## Source information
◇ ◇ ◇ ◇

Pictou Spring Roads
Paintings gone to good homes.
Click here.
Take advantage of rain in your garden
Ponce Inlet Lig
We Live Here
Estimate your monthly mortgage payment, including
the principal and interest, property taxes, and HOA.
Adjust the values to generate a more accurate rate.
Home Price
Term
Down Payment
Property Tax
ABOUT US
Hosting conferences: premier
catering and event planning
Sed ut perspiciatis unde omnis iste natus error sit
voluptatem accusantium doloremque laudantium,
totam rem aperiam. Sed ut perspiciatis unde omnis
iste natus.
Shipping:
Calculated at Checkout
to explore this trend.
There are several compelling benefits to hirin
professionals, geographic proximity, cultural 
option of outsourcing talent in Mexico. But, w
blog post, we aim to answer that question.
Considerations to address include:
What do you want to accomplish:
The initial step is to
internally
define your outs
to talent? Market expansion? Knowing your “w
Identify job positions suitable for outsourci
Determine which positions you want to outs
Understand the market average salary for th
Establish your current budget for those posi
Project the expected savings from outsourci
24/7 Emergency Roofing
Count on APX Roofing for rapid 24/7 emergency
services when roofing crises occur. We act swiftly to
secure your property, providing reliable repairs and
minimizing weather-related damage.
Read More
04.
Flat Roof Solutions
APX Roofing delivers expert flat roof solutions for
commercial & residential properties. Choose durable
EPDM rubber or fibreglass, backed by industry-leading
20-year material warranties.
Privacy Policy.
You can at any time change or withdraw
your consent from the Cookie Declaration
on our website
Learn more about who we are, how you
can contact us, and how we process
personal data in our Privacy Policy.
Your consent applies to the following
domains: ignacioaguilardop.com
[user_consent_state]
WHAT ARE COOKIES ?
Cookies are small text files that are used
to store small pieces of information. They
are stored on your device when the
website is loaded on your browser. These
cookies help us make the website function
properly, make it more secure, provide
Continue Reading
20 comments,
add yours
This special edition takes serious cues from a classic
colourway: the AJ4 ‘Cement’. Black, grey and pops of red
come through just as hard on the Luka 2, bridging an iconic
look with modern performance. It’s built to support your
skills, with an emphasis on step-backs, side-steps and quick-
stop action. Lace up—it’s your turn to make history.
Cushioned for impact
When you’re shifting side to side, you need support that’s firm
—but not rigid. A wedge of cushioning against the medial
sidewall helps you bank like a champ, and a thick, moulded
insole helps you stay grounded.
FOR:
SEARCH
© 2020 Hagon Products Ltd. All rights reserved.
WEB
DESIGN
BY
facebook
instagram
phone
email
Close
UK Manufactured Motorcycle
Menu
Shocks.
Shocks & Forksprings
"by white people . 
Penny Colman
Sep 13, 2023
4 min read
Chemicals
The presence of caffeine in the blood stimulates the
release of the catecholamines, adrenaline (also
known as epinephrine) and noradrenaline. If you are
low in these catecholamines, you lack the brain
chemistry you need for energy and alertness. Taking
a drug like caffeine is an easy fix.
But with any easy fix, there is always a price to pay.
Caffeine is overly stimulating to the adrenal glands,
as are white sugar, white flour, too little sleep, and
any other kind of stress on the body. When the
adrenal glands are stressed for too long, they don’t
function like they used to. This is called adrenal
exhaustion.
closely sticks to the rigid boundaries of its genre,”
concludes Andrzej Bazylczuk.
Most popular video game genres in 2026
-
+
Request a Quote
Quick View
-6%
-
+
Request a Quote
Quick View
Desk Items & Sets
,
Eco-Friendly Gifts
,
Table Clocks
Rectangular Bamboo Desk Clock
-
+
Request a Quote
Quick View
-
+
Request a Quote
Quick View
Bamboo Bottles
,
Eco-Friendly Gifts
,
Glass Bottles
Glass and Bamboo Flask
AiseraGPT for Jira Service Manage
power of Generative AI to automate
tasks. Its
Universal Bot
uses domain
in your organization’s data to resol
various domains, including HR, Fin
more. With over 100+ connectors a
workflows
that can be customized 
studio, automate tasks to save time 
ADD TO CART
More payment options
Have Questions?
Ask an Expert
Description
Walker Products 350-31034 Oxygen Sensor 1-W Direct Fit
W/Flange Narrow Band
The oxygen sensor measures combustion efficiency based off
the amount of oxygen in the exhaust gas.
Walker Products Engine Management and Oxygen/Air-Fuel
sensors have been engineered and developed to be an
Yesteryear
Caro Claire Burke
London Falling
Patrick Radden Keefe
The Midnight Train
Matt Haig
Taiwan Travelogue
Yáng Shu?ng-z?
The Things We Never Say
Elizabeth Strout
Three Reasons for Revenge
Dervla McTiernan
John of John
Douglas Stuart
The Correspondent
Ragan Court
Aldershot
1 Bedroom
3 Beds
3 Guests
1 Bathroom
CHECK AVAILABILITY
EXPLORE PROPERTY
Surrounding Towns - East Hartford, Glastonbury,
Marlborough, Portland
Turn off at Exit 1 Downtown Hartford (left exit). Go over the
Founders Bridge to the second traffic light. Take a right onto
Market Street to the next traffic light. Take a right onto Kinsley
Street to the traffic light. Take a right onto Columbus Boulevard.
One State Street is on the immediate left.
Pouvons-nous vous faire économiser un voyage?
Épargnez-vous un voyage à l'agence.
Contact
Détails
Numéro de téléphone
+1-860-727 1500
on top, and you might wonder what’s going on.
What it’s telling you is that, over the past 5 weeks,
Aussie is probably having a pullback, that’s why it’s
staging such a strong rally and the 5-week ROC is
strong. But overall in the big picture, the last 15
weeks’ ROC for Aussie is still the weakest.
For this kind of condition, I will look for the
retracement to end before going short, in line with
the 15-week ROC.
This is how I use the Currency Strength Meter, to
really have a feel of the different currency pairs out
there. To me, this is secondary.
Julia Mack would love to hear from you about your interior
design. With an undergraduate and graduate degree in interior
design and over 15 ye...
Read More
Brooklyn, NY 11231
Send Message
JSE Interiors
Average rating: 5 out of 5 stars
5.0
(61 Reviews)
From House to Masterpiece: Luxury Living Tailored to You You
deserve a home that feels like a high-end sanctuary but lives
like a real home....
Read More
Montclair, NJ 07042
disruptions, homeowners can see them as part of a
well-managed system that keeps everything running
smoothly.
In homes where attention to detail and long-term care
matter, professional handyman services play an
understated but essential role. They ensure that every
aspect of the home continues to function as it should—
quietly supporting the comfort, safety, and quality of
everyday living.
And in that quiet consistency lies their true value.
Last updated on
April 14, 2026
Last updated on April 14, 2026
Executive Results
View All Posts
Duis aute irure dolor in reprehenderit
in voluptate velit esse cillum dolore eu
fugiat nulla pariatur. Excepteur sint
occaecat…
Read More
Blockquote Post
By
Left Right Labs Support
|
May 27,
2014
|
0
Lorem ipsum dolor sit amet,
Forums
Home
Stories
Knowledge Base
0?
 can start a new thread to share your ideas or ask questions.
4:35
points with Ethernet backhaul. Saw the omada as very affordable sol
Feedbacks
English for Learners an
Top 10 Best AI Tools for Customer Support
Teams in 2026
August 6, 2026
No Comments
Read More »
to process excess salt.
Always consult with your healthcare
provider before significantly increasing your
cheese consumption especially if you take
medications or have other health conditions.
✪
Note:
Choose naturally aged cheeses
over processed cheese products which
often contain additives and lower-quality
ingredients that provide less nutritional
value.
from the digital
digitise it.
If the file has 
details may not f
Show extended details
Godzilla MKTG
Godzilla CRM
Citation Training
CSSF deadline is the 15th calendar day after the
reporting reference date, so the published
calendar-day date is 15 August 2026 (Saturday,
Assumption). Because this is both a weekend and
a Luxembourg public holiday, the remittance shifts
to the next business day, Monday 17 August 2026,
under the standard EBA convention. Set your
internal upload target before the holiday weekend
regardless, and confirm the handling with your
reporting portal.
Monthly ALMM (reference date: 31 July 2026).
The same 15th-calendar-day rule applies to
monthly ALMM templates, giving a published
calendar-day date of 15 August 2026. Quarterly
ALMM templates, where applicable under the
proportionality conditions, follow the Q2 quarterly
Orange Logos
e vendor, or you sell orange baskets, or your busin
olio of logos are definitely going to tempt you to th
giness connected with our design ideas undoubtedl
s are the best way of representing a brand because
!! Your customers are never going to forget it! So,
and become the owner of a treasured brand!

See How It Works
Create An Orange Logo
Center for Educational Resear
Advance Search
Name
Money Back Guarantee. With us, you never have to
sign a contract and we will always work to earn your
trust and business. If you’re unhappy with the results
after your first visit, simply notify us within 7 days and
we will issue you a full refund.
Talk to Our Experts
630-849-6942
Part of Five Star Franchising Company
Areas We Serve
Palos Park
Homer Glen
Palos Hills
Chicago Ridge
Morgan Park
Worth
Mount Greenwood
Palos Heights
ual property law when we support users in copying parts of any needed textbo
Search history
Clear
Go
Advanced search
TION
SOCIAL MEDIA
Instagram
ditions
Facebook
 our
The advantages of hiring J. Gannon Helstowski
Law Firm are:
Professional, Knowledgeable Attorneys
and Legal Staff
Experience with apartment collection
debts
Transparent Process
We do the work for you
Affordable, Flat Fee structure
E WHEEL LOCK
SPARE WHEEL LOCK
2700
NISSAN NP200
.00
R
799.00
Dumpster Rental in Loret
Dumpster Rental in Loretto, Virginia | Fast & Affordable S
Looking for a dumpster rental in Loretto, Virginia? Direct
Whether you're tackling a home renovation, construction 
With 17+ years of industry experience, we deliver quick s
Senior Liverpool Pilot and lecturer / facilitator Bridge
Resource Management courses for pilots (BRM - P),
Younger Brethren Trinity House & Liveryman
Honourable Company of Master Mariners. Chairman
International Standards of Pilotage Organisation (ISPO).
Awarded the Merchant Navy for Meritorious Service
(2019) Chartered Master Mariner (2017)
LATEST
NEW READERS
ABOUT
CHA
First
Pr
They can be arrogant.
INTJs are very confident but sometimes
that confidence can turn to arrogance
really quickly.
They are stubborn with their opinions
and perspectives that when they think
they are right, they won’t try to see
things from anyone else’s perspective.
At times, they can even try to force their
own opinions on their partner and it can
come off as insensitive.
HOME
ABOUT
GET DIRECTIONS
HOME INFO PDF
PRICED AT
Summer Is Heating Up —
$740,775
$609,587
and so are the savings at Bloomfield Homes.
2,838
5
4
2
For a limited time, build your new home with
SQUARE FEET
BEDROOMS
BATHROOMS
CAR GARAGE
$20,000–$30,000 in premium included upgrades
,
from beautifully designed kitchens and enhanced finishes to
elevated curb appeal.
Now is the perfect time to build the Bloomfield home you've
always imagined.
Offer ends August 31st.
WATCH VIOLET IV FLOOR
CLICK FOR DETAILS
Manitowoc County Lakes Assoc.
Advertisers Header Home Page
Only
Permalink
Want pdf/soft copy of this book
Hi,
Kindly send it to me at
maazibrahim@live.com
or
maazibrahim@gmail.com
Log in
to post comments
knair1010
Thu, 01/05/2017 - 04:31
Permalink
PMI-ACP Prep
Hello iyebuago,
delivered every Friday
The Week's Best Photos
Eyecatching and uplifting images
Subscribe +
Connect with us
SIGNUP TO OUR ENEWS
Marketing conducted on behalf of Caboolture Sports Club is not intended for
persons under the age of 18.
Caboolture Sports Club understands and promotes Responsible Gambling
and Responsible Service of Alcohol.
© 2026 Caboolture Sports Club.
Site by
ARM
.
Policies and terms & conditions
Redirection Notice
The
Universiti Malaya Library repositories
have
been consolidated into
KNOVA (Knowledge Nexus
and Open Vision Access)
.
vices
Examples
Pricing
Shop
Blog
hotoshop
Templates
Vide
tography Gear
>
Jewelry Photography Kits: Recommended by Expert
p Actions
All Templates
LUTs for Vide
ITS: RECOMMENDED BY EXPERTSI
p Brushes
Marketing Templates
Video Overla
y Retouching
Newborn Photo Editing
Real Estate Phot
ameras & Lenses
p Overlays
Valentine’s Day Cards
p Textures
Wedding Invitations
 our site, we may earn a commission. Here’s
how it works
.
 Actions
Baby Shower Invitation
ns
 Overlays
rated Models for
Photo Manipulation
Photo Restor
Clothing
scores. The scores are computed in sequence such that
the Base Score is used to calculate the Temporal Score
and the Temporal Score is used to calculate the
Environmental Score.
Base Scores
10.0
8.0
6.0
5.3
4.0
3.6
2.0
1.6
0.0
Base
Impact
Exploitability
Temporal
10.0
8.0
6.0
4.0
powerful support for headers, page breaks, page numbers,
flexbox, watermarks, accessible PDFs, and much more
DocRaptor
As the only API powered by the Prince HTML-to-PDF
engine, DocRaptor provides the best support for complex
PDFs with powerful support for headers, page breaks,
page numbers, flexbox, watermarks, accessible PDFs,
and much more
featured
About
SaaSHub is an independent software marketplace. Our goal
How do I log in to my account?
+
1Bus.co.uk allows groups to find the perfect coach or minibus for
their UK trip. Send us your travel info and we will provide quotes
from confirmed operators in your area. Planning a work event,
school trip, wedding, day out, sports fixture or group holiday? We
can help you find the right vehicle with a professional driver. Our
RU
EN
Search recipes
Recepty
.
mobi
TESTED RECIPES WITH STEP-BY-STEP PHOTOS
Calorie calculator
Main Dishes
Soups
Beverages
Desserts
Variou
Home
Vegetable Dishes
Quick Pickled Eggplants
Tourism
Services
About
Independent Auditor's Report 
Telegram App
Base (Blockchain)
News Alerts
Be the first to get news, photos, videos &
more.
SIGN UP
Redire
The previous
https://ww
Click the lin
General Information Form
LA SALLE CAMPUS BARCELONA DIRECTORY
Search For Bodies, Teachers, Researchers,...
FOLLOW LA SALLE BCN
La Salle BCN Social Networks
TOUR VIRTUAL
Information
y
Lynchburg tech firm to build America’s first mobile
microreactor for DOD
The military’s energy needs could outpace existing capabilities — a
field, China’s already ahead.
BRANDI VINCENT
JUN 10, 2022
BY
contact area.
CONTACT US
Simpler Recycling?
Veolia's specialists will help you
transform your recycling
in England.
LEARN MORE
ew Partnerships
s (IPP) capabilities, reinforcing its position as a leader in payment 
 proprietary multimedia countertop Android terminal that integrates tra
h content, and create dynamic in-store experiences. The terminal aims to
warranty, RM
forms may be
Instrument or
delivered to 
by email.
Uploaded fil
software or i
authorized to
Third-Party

◇ ◇ ◇ ◇

## What needs to be done
Copy out the records word for word, from the first line through the line that contains "website is loaded on your browser. These", and include that line.

## Task solution
Pictou Spring Roads
Paintings gone to good homes.
Click here.
Take advantage of rain in your garden
Ponce Inlet Lig
We Live Here
Estimate your monthly mortgage payment, including
the principal and interest, property taxes, and HOA.
Adjust the values to generate a more accurate rate.
Home Price
Term
Down Payment
Property Tax
ABOUT US
Hosting conferences: premier
catering and event planning
Sed ut perspiciatis unde omnis iste natus error sit
voluptatem accusantium doloremque laudantium,
totam rem aperiam. Sed ut perspiciatis unde omnis
iste natus.
Shipping:
Calculated at Checkout
to explore this trend.
There are several compelling benefits to hirin
professionals, geographic proximity, cultural 
option of outsourcing talent in Mexico. But, w
blog post, we aim to answer that question.
Considerations to address include:
What do you want to accomplish:
The initial step is to
internally
define your outs
to talent? Market expansion? Knowing your “w
Identify job positions suitable for outsourci
Determine which positions you want to outs
Understand the market average salary for th
Establish your current budget for those posi
Project the expected savings from outsourci
24/7 Emergency Roofing
Count on APX Roofing for rapid 24/7 emergency
services when roofing crises occur. We act swiftly to
secure your property, providing reliable repairs and
minimizing weather-related damage.
Read More
04.
Flat Roof Solutions
APX Roofing delivers expert flat roof solutions for
commercial & residential properties. Choose durable
EPDM rubber or fibreglass, backed by industry-leading
20-year material warranties.
Privacy Policy.
You can at any time change or withdraw
your consent from the Cookie Declaration
on our website
Learn more about who we are, how you
can contact us, and how we process
personal data in our Privacy Policy.
Your consent applies to the following
domains: ignacioaguilardop.com
[user_consent_state]
WHAT ARE COOKIES ?
Cookies are small text files that are used
to store small pieces of information. They
are stored on your device when the
website is loaded on your browser. These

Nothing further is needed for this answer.